Article Text

SAT0477 Rituximab Treatment for Connective Tissue Disease Associated Interstitial Lung Disease: A Retrospective Case Series
  1. S. Carter1,
  2. G. Jutley1,
  3. D. Kiely2,3,
  4. R. Condliffe2,3,
  5. S. Renshaw2,3,
  6. M. Whyte2,3,
  7. K. Kuet1,
  8. R. Kilding1,
  9. M. Akil1
  1. 1Rheumatology
  2. 2Respiratory Medicine, Royal Hallamshire Hospital
  3. 3Academic Unit of Respiratory Medicine, University of Sheffield, Sheffield, United Kingdom


Background Interstitial lung disease (ILD) is a common cause of morbidity and mortality in connective tissue disease (CTD) (1), particularly in systemic sclerosis, where it is the most common cause of death (2). Despite several immunosuppressive regimes, including intravenous cyclophosphamide, a significant proportion of patients have progressive ILD. Recent evidence has shown that rituximab is an effective treatment in antisynthetase syndrome associated ILD (3) and in treatment refractory connective tissue disease associated interstitial lung disease (CTD-ILD) as rescue therapy (4).

Objectives The objective of this study was to investigate patient outcomes when using rituximab for CTD-ILD refractory to standard immunosuppression, in our specialist centre in Sheffield, UK.

Methods A retrospective case review was performed on 12 patients who had received rituximab for CTD-ILD. Details of previous treatment, pulmonary function tests, imaging, autoimmune profiles and basic demographic data were collected. Exercise tolerance, symptoms of dyspnoea and percent predicted forced vital capacity (FVC) and percent predicted diffusion capacity of carbon monoxide (DLco) were compared from baseline and six to nine months after receiving rituximab, to assess response to treatment.

Results After six months treatment four patients had significant increases in FVC or DLco defined as an increase of ≥10% or ≥15% from baseline respectively, and three patients had stable disease. Five patients showed progressive disease including one patient with diffuse systemic sclerosis who died and one patient with polymyositis who required lung transplantation. A steroid sparing effect was observed, with a median reduction in prednisolone dose of 5mg daily at six months.

Conclusions We found that rituximab can be an effective treatment in some patients with progressive CTD-ILD, even in disease refractory to standard treatment with IV cyclophosphamide. Patients with Jo-1 polymyositis were more likely to have a significant response to treatment. Further randomized controlled studies are needed to aid treatment decisions in this patient group to enable clinicians to identify likely responders, to determine if rituximab is as effective as cyclophosphamide and if use in early CTD-ILD will improve patient outcomes.

> _What you are asked to do_
Answer these questions from the rituximab case series above:
1. How many patients were in the retrospective case review?
2. What was the median reduction in daily prednisolone dose at six months?
3. Patients with which condition were more likely to have a significant response to treatment?

> _Data for review_
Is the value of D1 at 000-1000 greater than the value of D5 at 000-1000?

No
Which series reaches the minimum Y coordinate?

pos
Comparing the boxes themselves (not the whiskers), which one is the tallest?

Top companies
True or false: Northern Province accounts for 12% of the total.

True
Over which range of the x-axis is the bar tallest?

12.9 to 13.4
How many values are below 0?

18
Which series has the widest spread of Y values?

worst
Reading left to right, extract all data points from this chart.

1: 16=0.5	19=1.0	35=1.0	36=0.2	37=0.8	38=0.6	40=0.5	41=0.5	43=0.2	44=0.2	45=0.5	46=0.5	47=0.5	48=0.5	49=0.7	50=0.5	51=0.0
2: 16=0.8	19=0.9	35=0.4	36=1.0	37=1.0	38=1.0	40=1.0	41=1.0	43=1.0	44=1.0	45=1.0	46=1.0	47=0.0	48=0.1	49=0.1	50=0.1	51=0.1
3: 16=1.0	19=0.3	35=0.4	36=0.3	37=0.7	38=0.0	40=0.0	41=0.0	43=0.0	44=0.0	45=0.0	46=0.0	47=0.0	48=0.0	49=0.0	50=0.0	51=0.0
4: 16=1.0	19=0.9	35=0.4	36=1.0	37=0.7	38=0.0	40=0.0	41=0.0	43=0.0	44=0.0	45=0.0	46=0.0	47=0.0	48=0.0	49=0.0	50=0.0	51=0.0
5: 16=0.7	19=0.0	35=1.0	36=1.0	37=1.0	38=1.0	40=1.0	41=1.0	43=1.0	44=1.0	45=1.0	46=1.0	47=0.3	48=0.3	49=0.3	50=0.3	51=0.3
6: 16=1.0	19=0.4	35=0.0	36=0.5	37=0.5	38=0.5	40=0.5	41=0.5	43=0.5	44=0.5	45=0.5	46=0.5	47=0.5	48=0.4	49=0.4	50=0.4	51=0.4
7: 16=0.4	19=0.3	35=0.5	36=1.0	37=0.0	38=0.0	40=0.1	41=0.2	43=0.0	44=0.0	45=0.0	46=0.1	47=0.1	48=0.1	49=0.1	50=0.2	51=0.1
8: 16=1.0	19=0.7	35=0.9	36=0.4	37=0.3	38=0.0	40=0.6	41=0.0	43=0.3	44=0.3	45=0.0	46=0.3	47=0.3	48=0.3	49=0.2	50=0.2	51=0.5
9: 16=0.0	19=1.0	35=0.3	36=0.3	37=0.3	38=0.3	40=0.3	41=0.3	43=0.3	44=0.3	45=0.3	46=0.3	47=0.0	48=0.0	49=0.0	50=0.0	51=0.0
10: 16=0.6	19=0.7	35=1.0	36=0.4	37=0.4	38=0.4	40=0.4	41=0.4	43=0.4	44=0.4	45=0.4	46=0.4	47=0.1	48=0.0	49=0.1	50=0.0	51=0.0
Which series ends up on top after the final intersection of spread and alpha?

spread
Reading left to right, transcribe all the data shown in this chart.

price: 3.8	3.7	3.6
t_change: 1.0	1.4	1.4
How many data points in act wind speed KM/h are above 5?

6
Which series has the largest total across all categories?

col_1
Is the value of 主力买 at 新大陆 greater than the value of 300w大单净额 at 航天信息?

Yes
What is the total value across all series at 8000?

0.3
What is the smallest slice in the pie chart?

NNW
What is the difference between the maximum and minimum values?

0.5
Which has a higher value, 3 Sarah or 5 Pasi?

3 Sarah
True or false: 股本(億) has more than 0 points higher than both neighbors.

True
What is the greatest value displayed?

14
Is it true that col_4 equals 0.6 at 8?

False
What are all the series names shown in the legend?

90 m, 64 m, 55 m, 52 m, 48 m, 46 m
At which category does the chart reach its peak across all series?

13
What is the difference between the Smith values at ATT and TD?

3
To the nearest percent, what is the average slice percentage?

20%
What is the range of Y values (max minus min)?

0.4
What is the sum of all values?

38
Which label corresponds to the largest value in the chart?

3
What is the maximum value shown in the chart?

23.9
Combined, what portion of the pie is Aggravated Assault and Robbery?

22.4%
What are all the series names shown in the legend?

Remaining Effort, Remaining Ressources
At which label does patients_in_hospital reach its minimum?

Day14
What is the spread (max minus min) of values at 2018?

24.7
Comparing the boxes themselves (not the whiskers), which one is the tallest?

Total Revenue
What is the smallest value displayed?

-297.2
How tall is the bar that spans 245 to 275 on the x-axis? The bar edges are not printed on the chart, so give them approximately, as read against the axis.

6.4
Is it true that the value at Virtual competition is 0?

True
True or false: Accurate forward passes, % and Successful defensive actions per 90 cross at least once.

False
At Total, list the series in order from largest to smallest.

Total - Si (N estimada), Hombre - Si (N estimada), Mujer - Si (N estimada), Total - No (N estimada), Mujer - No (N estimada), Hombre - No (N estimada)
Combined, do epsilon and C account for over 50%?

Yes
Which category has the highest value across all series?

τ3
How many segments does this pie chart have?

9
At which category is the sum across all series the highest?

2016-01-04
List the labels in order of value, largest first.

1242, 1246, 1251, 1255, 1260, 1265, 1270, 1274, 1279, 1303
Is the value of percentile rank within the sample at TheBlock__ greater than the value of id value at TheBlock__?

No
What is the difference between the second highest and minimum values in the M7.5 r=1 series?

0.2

> _Solution for this exercise_
1. 12 patients
2. 5mg daily
3. Jo-1 polymyositis